» **Exercise brief**
Pictures do not belong in the copy; print every entry exactly as it stands.

Web page revision data:
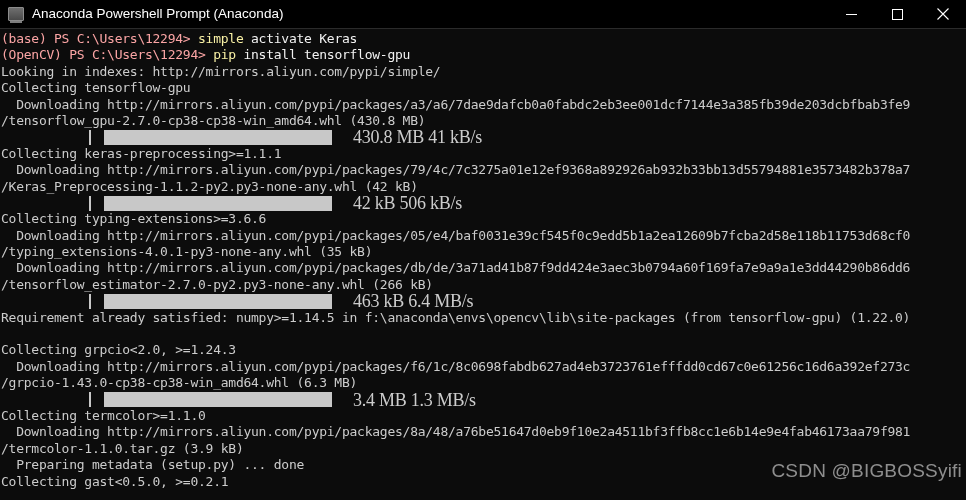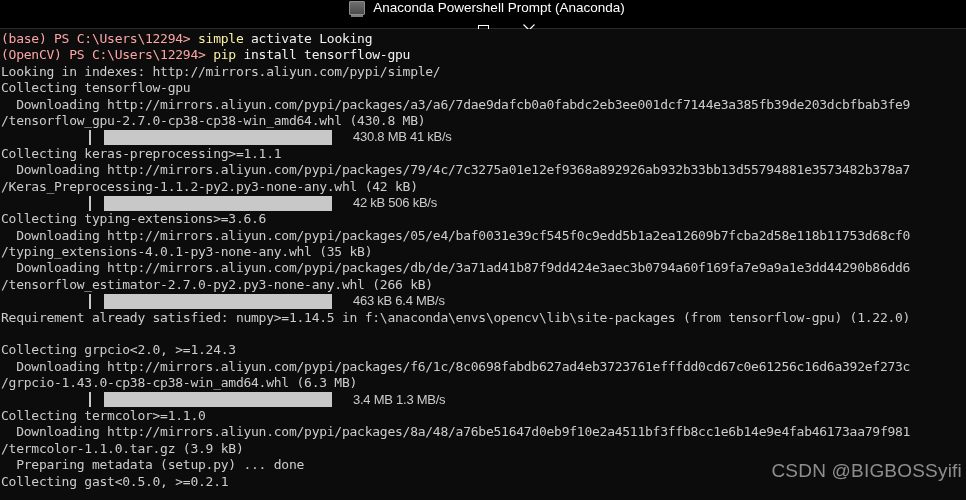--- a/index.html
+++ b/index.html
@@ -32,7 +32,6 @@
     background: #000000;
     border-bottom: 1px solid #2b2b2b;
     user-select: none;
-    flex-direction: column;
   }
 
   #titlebar-left {

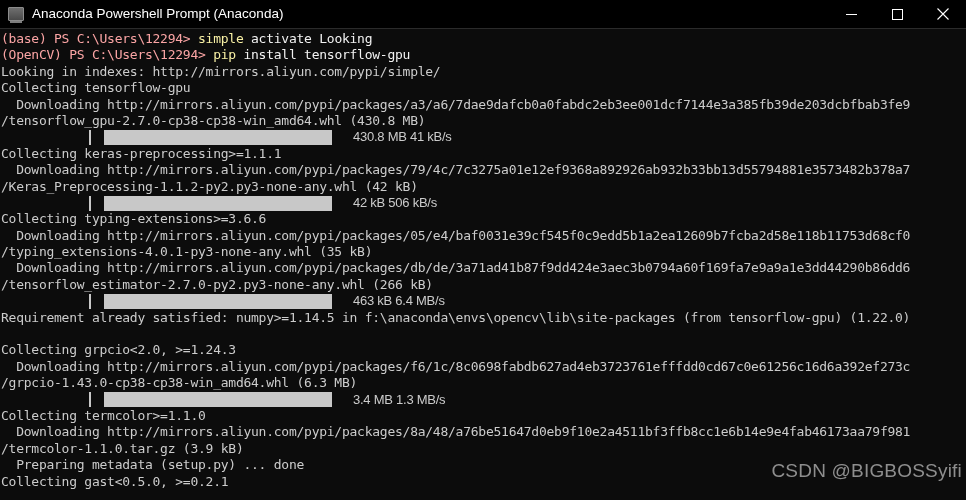--- a/index.html
+++ b/index.html
@@ -193,7 +193,7 @@
   </div>
 
   <div id="console">
-      <div class="line"><span class="tok-plain">(base) PS C:\Users\12294&gt; </span><span class="tok-yellow">simple</span><span class="tok-white"> activate Looking</span></div>
+      <div class="line"><span class="tok-plain">(base) PS C:\Users\12294&gt; </span><span class="tok-yellow">simple</span><span class="tok-white"> activate Keras</span></div>
       <div class="line"><span class="tok-plain">(OpenCV) PS C:\Users\12294&gt; </span><span class="tok-yellow">pip</span><span class="tok-white"> install tensorflow-gpu</span></div>
       <div class="line">Looking in indexes: http://mirrors.aliyun.com/pypi/simple/</div>
       <div class="line">Collecting tensorflow-gpu</div>

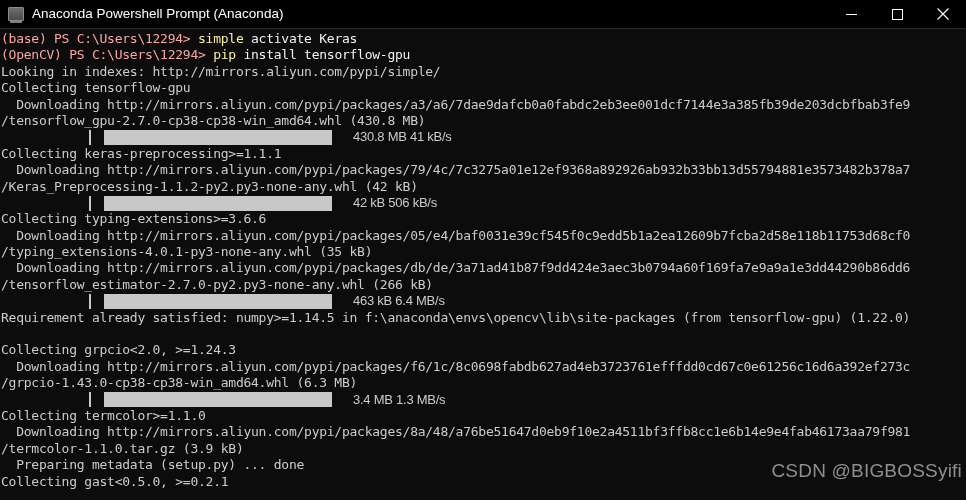--- a/index.html
+++ b/index.html
@@ -124,8 +124,8 @@
     display: flex;
     align-items: center;
     height: 16.4px;
-    font-family: Liberation Sans, sans-serif;
-    font-size: 13px;
+    font-family: Liberation Serif, serif;
+    font-size: 18px;
     line-height: 16.4px;
     color: #cccccc;
     white-space: pre;

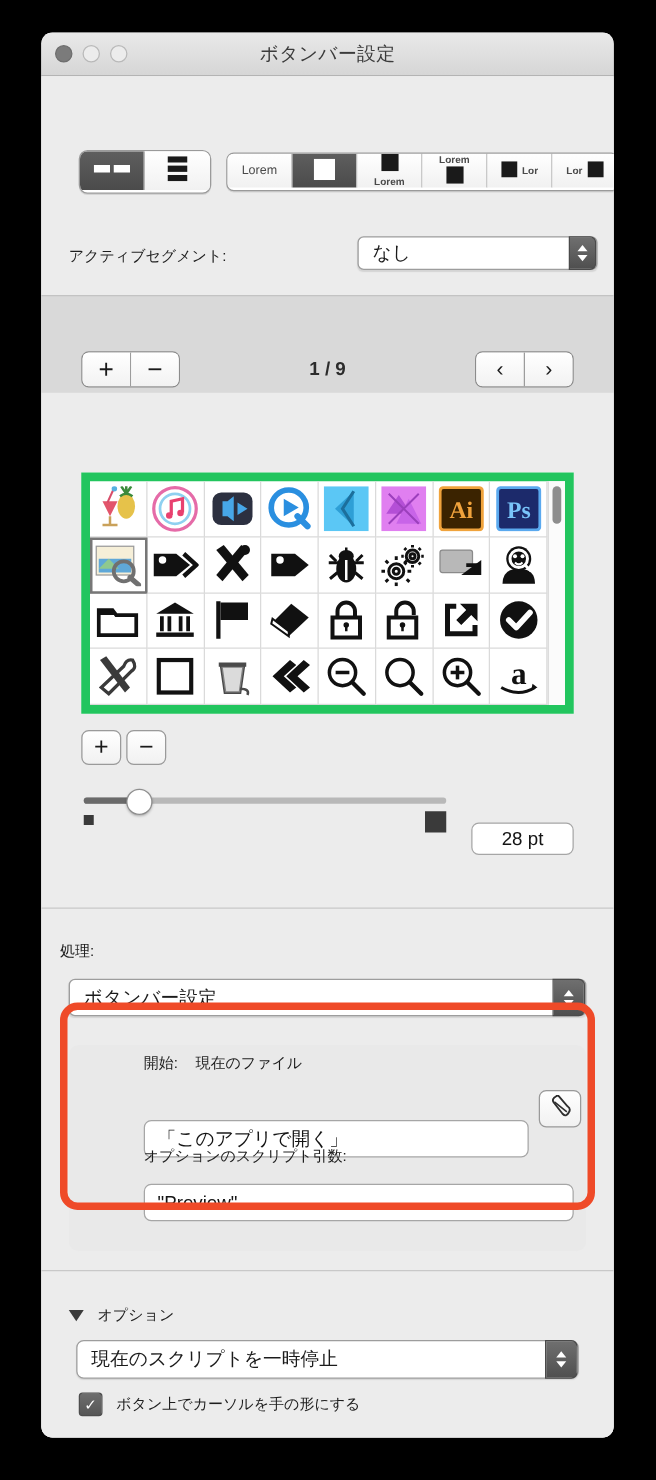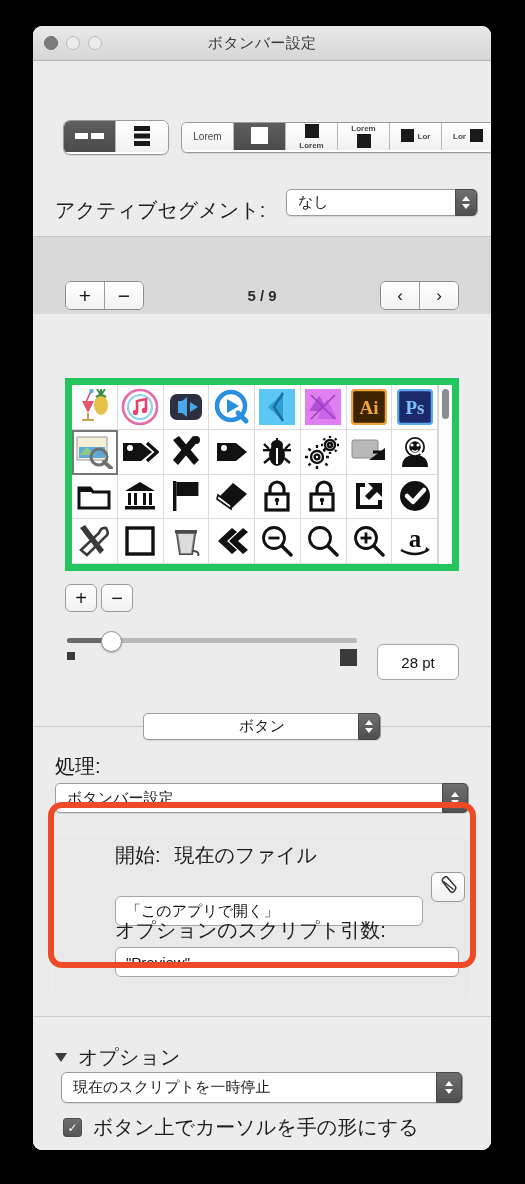--- a/index.html
+++ b/index.html
@@ -118,7 +118,7 @@
   }
   .pmbtn > div:last-child { border-right: none; }
 
-  .label { font-size: 20px; color: #1d1d1d; }
+  .label { font-size: 12px; color: #1d1d1d; }
 
   .bandA { position: absolute; left: 0; top: 0; width: 100%; height: 175px; background: #ececec; }
   .bandB { position: absolute; left: 0; top: 175px; width: 100%; height: 77px; background: #d9d9d9; border-top: 1px solid #c3c3c3; border-bottom: 1px solid #c3c3c3; }

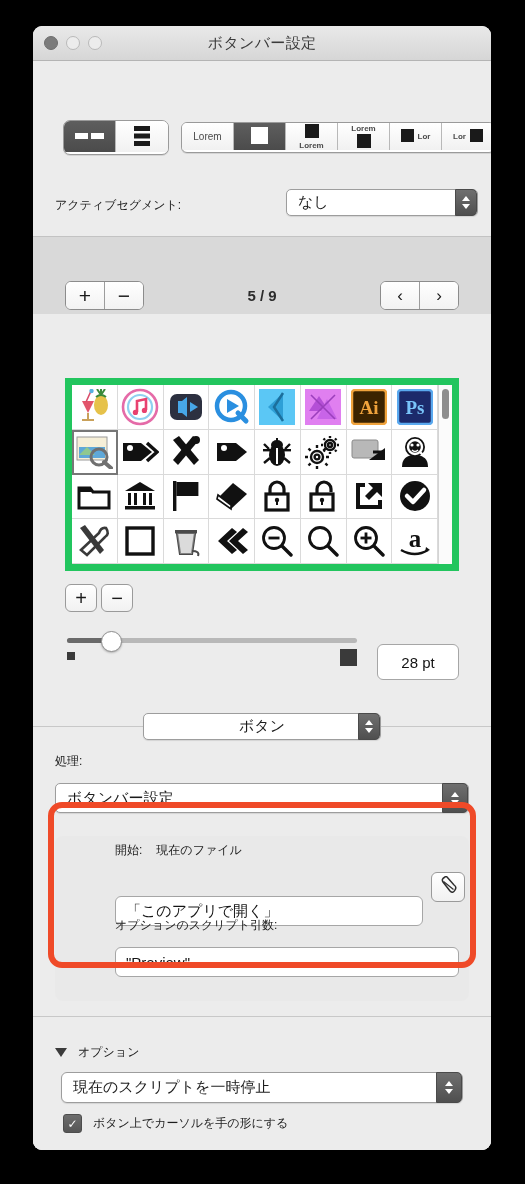--- a/index.html
+++ b/index.html
@@ -289,7 +289,7 @@
         <div>+</div>
         <div>−</div>
       </div>
-      <div style="position:absolute;left:0;right:0;top:226px;text-align:center;font-size:15px;font-weight:bold;color:#2c2c2c;">5 / 9</div>
+      <div style="position:absolute;left:0;right:0;top:226px;text-align:center;font-size:15px;font-weight:bold;color:#2c2c2c;">1 / 9</div>
       <div class="pmbtn" style="position:absolute;right:32px;top:220px;">
         <div style="font-size:17px;">‹</div>
         <div style="font-size:17px;">›</div>

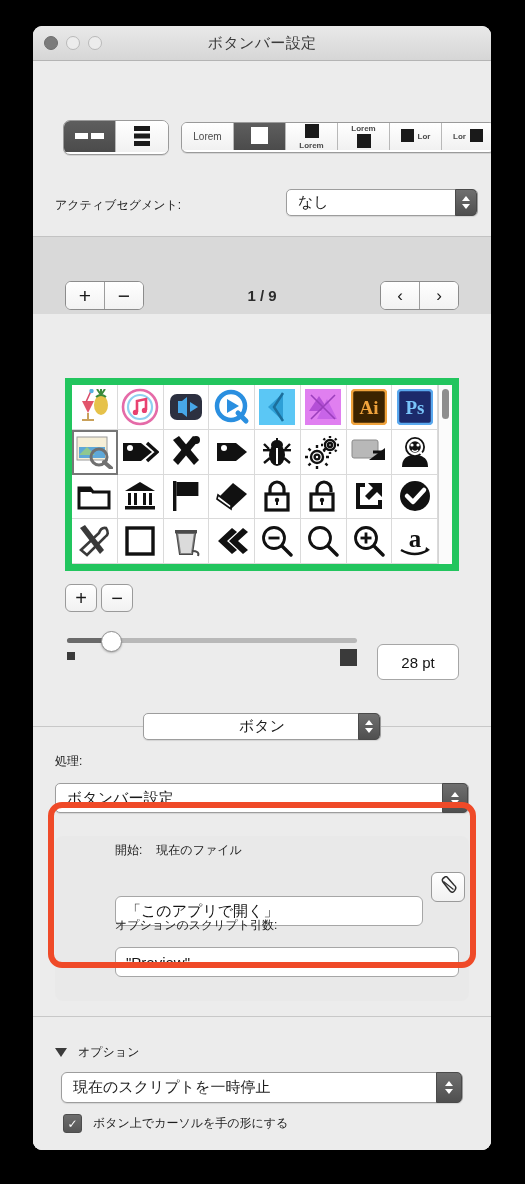--- a/index.html
+++ b/index.html
@@ -559,7 +559,7 @@
       </div>
       <div class="sqsm" style="left:34px;top:591px;"></div>
       <div class="sqlg" style="left:307px;top:588px;"></div>
-      <div class="tfield" style="position:absolute;left:344px;top:583px;width:82px;height:36px;justify-content:center;padding-left:0;border-radius:6px;">28 pt</div>
+      <div class="tfield" style="position:absolute;left:344px;top:597px;width:82px;height:26px;justify-content:center;padding-left:0;border-radius:6px;">28 pt</div>
 
       <div class="divline" style="left:0;top:665px;width:458px;"></div>
       <div class="popup" style="position:absolute;left:110px;top:652px;width:238px;height:27px;">

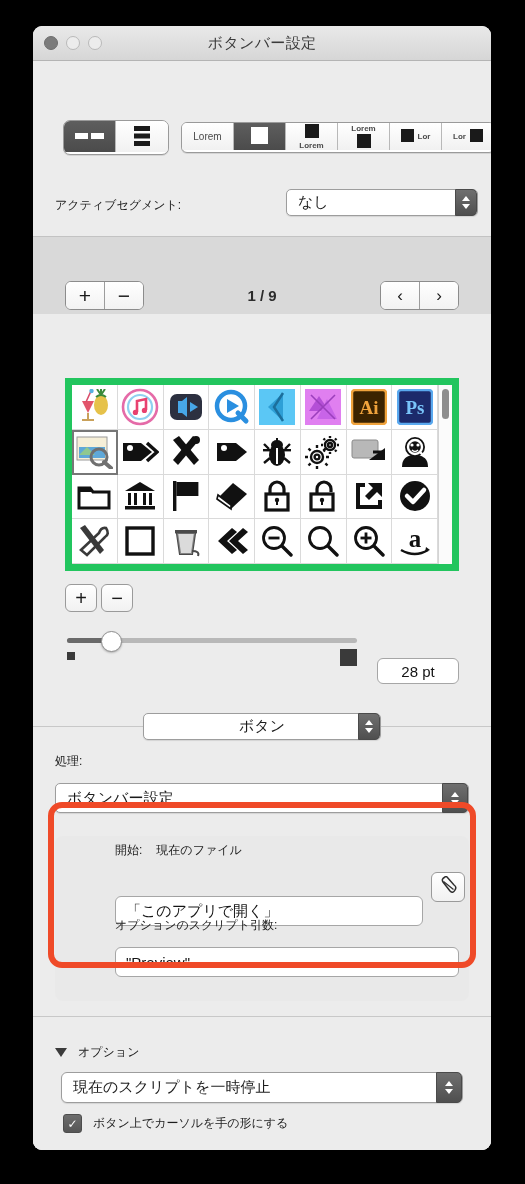--- a/index.html
+++ b/index.html
@@ -562,13 +562,6 @@
       <div class="tfield" style="position:absolute;left:344px;top:597px;width:82px;height:26px;justify-content:center;padding-left:0;border-radius:6px;">28 pt</div>
 
       <div class="divline" style="left:0;top:665px;width:458px;"></div>
-      <div class="popup" style="position:absolute;left:110px;top:652px;width:238px;height:27px;">
-        <span class="ptext" style="width:100%;text-align:center;padding-left:0;">ボタン</span>
-        <span class="arrows">
-          <span class="chev up"></span>
-            <span class="chev dn"></span>
-        </span>
-      </div>
 
       <div class="label" style="position:absolute;left:22px;top:692px;text-align:center;">処理:</div>
       <div class="popup" style="position:absolute;left:22px;top:722px;width:414px;height:30px;">

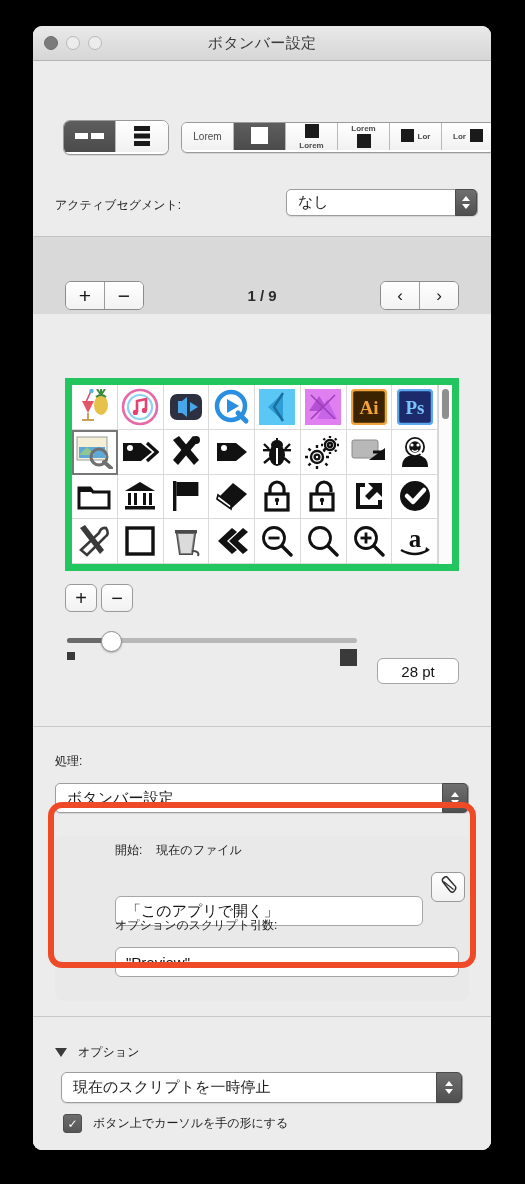--- a/index.html
+++ b/index.html
@@ -563,7 +563,7 @@
 
       <div class="divline" style="left:0;top:665px;width:458px;"></div>
 
-      <div class="label" style="position:absolute;left:22px;top:692px;text-align:center;">処理:</div>
+      <div class="label" style="position:absolute;left:15px;top:692px;text-align:center;">処理:</div>
       <div class="popup" style="position:absolute;left:22px;top:722px;width:414px;height:30px;">
         <span class="ptext">ボタンバー設定</span>
         <span class="arrows" style="width:24px;">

» **Expected answer**
--- a/index.html
+++ b/index.html
@@ -32,7 +32,6 @@
     background: #000000;
     border-bottom: 1px solid #2b2b2b;
     user-select: none;
-    flex-direction: column;
   }
 
   #titlebar-left {

--- a/index.html
+++ b/index.html
@@ -193,7 +193,7 @@
   </div>
 
   <div id="console">
-      <div class="line"><span class="tok-plain">(base) PS C:\Users\12294&gt; </span><span class="tok-yellow">simple</span><span class="tok-white"> activate Looking</span></div>
+      <div class="line"><span class="tok-plain">(base) PS C:\Users\12294&gt; </span><span class="tok-yellow">simple</span><span class="tok-white"> activate Keras</span></div>
       <div class="line"><span class="tok-plain">(OpenCV) PS C:\Users\12294&gt; </span><span class="tok-yellow">pip</span><span class="tok-white"> install tensorflow-gpu</span></div>
       <div class="line">Looking in indexes: http://mirrors.aliyun.com/pypi/simple/</div>
       <div class="line">Collecting tensorflow-gpu</div>

--- a/index.html
+++ b/index.html
@@ -124,8 +124,8 @@
     display: flex;
     align-items: center;
     height: 16.4px;
-    font-family: Liberation Sans, sans-serif;
-    font-size: 13px;
+    font-family: Liberation Serif, serif;
+    font-size: 18px;
     line-height: 16.4px;
     color: #cccccc;
     white-space: pre;

--- a/index.html
+++ b/index.html
@@ -118,7 +118,7 @@
   }
   .pmbtn > div:last-child { border-right: none; }
 
-  .label { font-size: 20px; color: #1d1d1d; }
+  .label { font-size: 12px; color: #1d1d1d; }
 
   .bandA { position: absolute; left: 0; top: 0; width: 100%; height: 175px; background: #ececec; }
   .bandB { position: absolute; left: 0; top: 175px; width: 100%; height: 77px; background: #d9d9d9; border-top: 1px solid #c3c3c3; border-bottom: 1px solid #c3c3c3; }

--- a/index.html
+++ b/index.html
@@ -289,7 +289,7 @@
         <div>+</div>
         <div>−</div>
       </div>
-      <div style="position:absolute;left:0;right:0;top:226px;text-align:center;font-size:15px;font-weight:bold;color:#2c2c2c;">5 / 9</div>
+      <div style="position:absolute;left:0;right:0;top:226px;text-align:center;font-size:15px;font-weight:bold;color:#2c2c2c;">1 / 9</div>
       <div class="pmbtn" style="position:absolute;right:32px;top:220px;">
         <div style="font-size:17px;">‹</div>
         <div style="font-size:17px;">›</div>

--- a/index.html
+++ b/index.html
@@ -559,7 +559,7 @@
       </div>
       <div class="sqsm" style="left:34px;top:591px;"></div>
       <div class="sqlg" style="left:307px;top:588px;"></div>
-      <div class="tfield" style="position:absolute;left:344px;top:583px;width:82px;height:36px;justify-content:center;padding-left:0;border-radius:6px;">28 pt</div>
+      <div class="tfield" style="position:absolute;left:344px;top:597px;width:82px;height:26px;justify-content:center;padding-left:0;border-radius:6px;">28 pt</div>
 
       <div class="divline" style="left:0;top:665px;width:458px;"></div>
       <div class="popup" style="position:absolute;left:110px;top:652px;width:238px;height:27px;">

--- a/index.html
+++ b/index.html
@@ -562,13 +562,6 @@
       <div class="tfield" style="position:absolute;left:344px;top:597px;width:82px;height:26px;justify-content:center;padding-left:0;border-radius:6px;">28 pt</div>
 
       <div class="divline" style="left:0;top:665px;width:458px;"></div>
-      <div class="popup" style="position:absolute;left:110px;top:652px;width:238px;height:27px;">
-        <span class="ptext" style="width:100%;text-align:center;padding-left:0;">ボタン</span>
-        <span class="arrows">
-          <span class="chev up"></span>
-            <span class="chev dn"></span>
-        </span>
-      </div>
 
       <div class="label" style="position:absolute;left:22px;top:692px;text-align:center;">処理:</div>
       <div class="popup" style="position:absolute;left:22px;top:722px;width:414px;height:30px;">

--- a/index.html
+++ b/index.html
@@ -563,7 +563,7 @@
 
       <div class="divline" style="left:0;top:665px;width:458px;"></div>
 
-      <div class="label" style="position:absolute;left:22px;top:692px;text-align:center;">処理:</div>
+      <div class="label" style="position:absolute;left:15px;top:692px;text-align:center;">処理:</div>
       <div class="popup" style="position:absolute;left:22px;top:722px;width:414px;height:30px;">
         <span class="ptext">ボタンバー設定</span>
         <span class="arrows" style="width:24px;">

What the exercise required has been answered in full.